The database contains an array of personal information including birth dates, Social Security numbers, e-mail addresses, grade point averages, ethnicity, and subjects the students are studying. The Pentagon has hired a Massachusetts-based company, BeNOW, to run the database. By outsourcing this work to a private firm, the government is circumventing laws that restrict its right to collect or hold citizen information.

If you are concerned about how this information on your children might be used, you should be: the Pentagon has stated that it can share the data with law enforcement, state tax authorities, other agencies making employment inquiries, and with foreign authorities, to name a few. Students will not know whether their information has been collected, and they can not prevent it from happening.

The main obstacle to getting children into the military -- concerned parents -- has at long last been circumvented.

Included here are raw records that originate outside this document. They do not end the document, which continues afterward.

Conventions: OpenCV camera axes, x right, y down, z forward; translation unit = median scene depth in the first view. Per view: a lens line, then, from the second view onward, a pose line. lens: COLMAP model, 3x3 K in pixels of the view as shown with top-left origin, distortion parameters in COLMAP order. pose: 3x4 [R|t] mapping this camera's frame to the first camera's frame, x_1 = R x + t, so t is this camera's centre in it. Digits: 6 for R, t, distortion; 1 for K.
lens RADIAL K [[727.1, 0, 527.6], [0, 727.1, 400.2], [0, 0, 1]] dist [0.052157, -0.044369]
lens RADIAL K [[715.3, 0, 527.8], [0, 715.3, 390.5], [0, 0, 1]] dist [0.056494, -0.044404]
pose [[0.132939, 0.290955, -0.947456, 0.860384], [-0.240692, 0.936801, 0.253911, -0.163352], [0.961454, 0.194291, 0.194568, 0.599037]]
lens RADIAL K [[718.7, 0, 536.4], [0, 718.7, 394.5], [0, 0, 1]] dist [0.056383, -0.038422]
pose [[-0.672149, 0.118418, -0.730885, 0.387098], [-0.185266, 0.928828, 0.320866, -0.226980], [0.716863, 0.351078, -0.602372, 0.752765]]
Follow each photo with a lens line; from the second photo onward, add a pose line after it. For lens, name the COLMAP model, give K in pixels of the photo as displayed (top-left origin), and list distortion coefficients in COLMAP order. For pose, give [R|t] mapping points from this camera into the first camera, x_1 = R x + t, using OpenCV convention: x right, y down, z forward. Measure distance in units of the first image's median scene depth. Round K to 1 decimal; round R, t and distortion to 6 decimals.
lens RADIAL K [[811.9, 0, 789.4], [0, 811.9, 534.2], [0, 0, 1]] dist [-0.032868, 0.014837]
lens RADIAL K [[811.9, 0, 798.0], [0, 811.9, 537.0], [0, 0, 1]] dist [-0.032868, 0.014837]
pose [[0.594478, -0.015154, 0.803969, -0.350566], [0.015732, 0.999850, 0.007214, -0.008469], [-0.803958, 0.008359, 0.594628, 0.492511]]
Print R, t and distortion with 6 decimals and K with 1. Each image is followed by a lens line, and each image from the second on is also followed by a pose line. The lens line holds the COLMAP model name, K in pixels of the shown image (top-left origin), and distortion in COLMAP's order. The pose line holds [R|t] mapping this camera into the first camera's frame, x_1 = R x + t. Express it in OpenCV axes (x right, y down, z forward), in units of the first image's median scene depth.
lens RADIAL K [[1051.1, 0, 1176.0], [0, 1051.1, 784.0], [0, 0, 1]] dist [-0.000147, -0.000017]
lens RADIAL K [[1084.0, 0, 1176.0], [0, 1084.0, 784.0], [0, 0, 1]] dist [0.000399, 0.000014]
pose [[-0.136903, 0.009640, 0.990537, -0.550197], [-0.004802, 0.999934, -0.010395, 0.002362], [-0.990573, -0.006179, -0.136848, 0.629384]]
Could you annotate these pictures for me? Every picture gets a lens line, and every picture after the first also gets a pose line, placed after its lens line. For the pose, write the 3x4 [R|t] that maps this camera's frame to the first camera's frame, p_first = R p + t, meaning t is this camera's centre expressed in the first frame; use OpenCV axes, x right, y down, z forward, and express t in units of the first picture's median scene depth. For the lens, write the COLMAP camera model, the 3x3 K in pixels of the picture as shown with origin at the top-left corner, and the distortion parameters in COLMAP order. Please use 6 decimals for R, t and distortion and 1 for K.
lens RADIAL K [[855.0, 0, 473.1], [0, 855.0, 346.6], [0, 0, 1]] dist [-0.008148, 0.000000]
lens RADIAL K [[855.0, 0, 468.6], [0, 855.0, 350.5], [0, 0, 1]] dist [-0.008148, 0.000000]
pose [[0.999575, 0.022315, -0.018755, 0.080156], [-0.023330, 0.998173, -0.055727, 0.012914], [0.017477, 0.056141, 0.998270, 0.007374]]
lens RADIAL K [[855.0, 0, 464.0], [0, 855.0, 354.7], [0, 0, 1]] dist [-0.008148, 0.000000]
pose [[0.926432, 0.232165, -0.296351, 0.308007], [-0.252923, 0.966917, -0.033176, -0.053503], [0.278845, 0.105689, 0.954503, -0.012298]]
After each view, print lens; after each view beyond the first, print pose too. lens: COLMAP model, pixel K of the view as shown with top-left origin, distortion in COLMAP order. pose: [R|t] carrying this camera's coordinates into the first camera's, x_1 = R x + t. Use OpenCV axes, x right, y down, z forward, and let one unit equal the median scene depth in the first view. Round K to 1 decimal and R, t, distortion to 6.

Private companies can now harvest data on children and provide recruiters, some of whom are also now private contractors, with the information they need to contact children directly.

Should skeptical parents find out that the "Mr. Jones" calling for Johnny is offering their child a free ticket to Iraq, the military is spending millions to learn how best to persuade or bypass these negative "influencers." One Pentagon study is focused exclusively on changing mothers' attitudes to enable recruiters to "exert some influence on mothers who are currently against military service."